Ce livre bien documenté, écrit avec passion, donne le vertige. À partir d’un matérialisme rigoureux qui tient davantage de Canabis et de Changeux que de Nietzsche, Onfray prône un hédonisme qui prétend libérer le corps, mais en ignore les limites. Car ce « corps heureux, joyeux, fier et libre » (p. 277) n’en est pas moins affronté à la souffrance, au mal et à la mort. Michel Onfray espère tout des techniques médicales et génétiques et se moque – bien imprudemment à mon sens – de ce qu’il appelle avec mépris la « camelote ontologique » (p. 360), de l’Église comme de soins palliatifs* qui ne sont, à ses yeux, que « subterfuge et tromperie » (p. 333).
Mais face à la mort, le technophile Onfray n’a rien d’autre à proposer que l’invocation nietzschéenne « y aller, mais à son heure » (p. 362). C’est peu dire que cette perspective est sans espoir.
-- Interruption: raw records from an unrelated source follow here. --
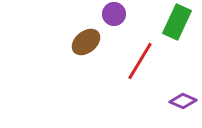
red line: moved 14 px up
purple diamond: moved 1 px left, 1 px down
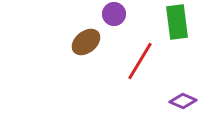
green rectangle: rotated 32 degrees counterclockwise
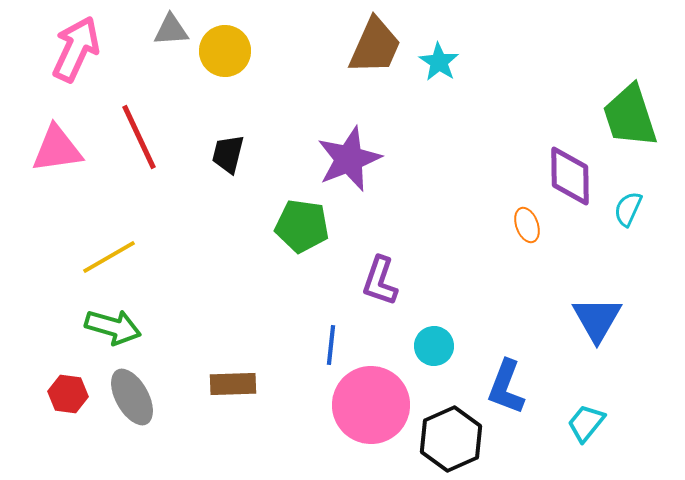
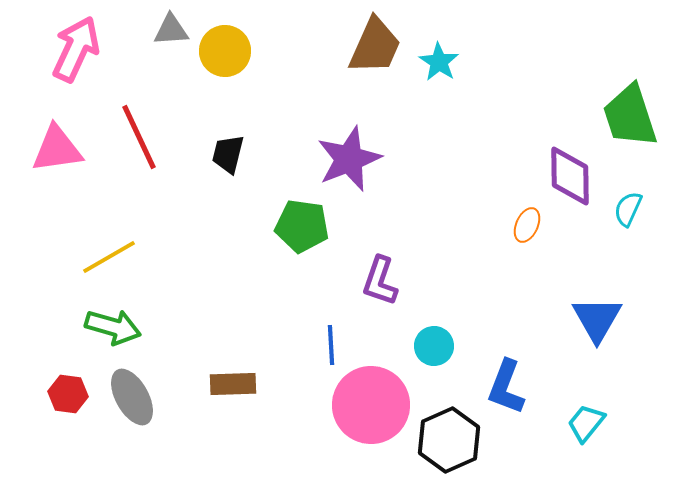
orange ellipse: rotated 44 degrees clockwise
blue line: rotated 9 degrees counterclockwise
black hexagon: moved 2 px left, 1 px down
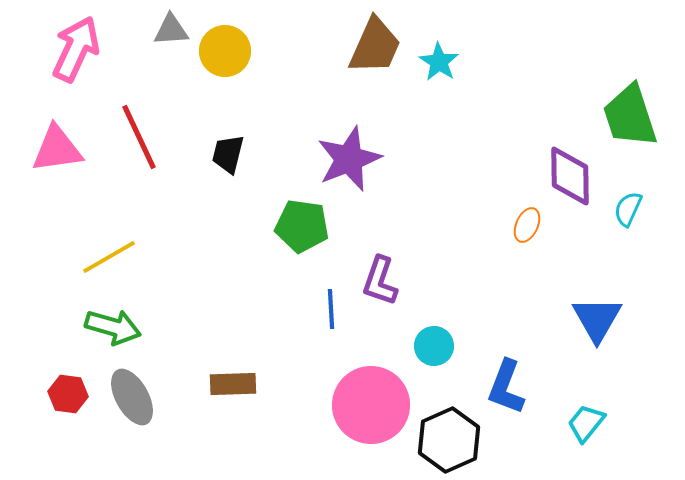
blue line: moved 36 px up
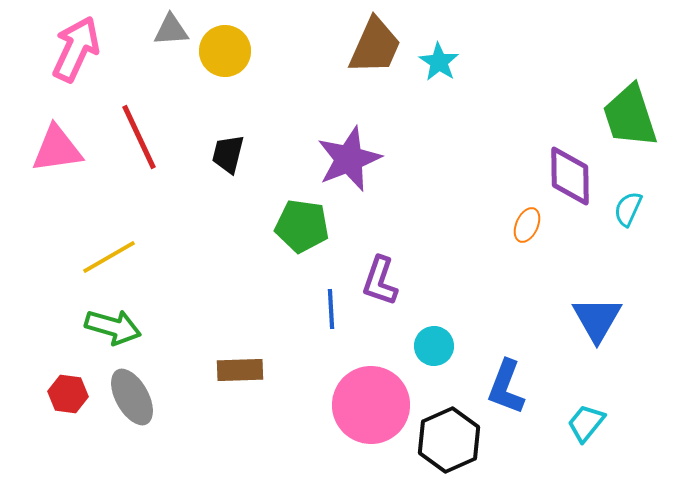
brown rectangle: moved 7 px right, 14 px up
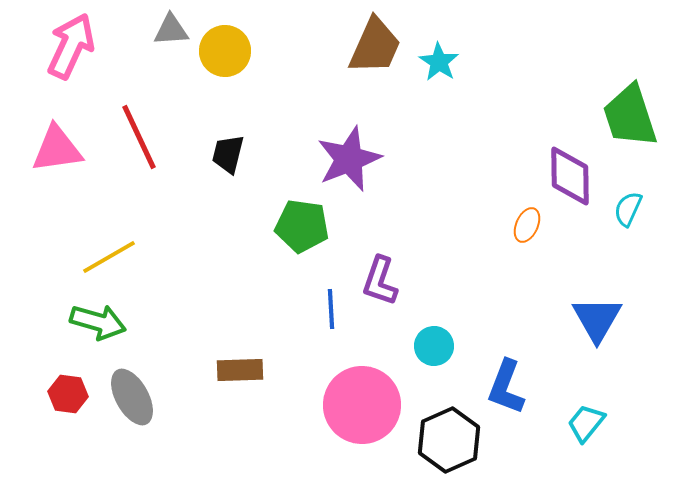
pink arrow: moved 5 px left, 3 px up
green arrow: moved 15 px left, 5 px up
pink circle: moved 9 px left
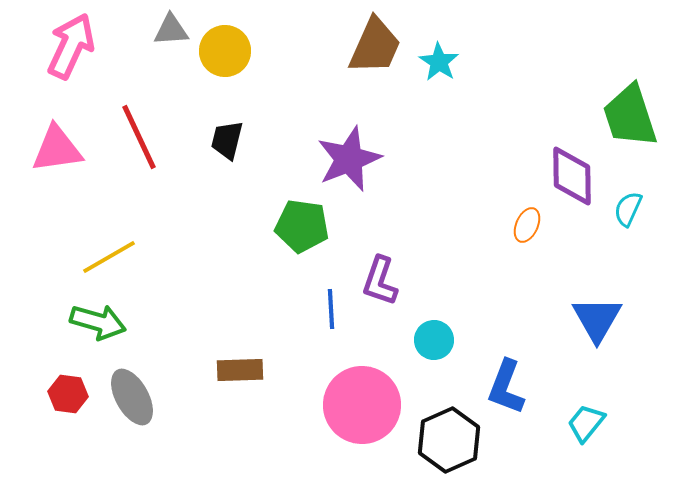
black trapezoid: moved 1 px left, 14 px up
purple diamond: moved 2 px right
cyan circle: moved 6 px up
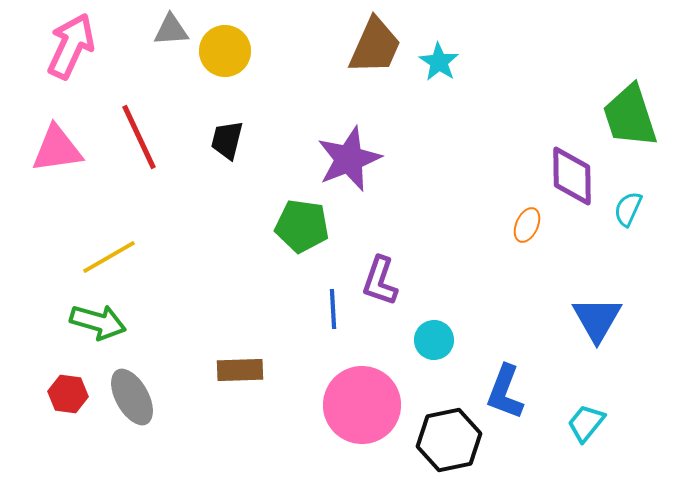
blue line: moved 2 px right
blue L-shape: moved 1 px left, 5 px down
black hexagon: rotated 12 degrees clockwise
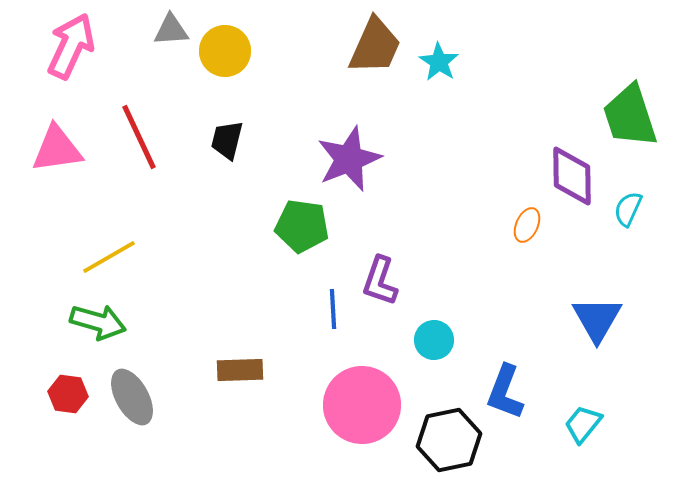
cyan trapezoid: moved 3 px left, 1 px down
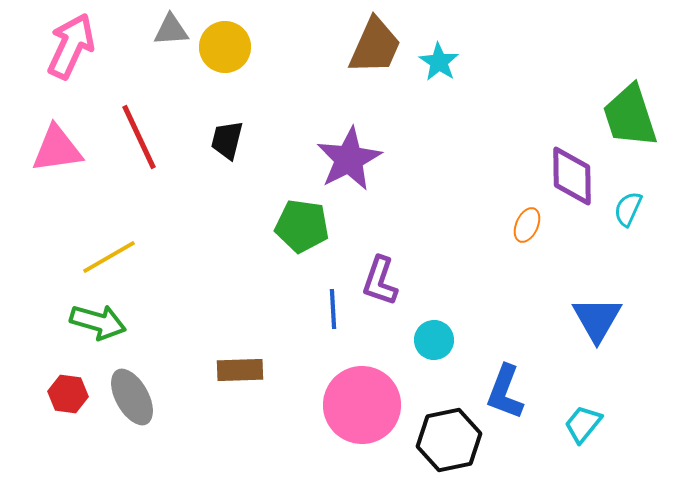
yellow circle: moved 4 px up
purple star: rotated 6 degrees counterclockwise
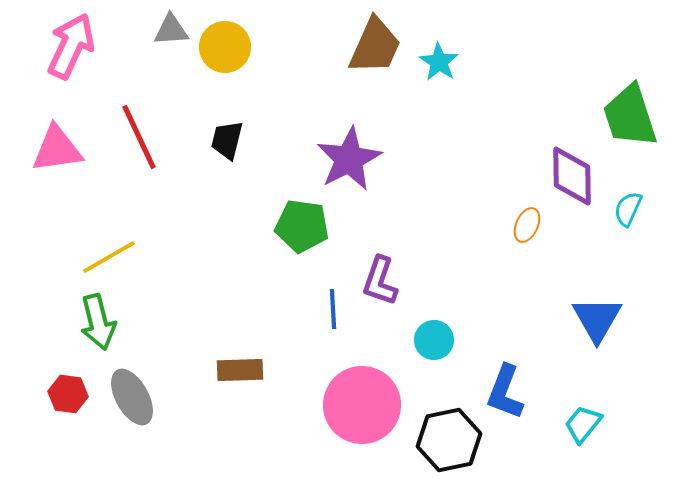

Et il faudra plus que ce jeu de mots « La mort me veut ? Je veux la mort » (p. 322) pour ouvrir le moindre horizon, ne serait-ce que celui de la grandeur tragique !
Dans ce livre, la haine du christianisme et plus particulièrement de l’Église catholique affleure constamment. Aux yeux de Michel Onfray le christianisme est « une religion régressive et névrotique » (p. 209) qui a ouvert « une période d’obscurité » (p. 105) dans l’histoire. Onfray en voit la raison principale dans « sa haine du corps ». Il est vrai que sur ce point le christianisme a d’immenses retards à rattraper et qu’il ne peut plus en rester à ses représentations traditionnelles qui relèvent plus du platonisme des Pères que de la seule doctrine évangélique. Mais cette lacune ne déprécie pas pour autant tout son projet anthropologique qui consiste à offrir un horizon à la fatalité de la mort. C’est à ce prix que la vie peut être sauvée. Et la contemplation du crucifié n’est pas morbide complaisance dans la souffrance, comme l’affirme Onfray, mais plutôt source d’espérance et symbolique de dépassement.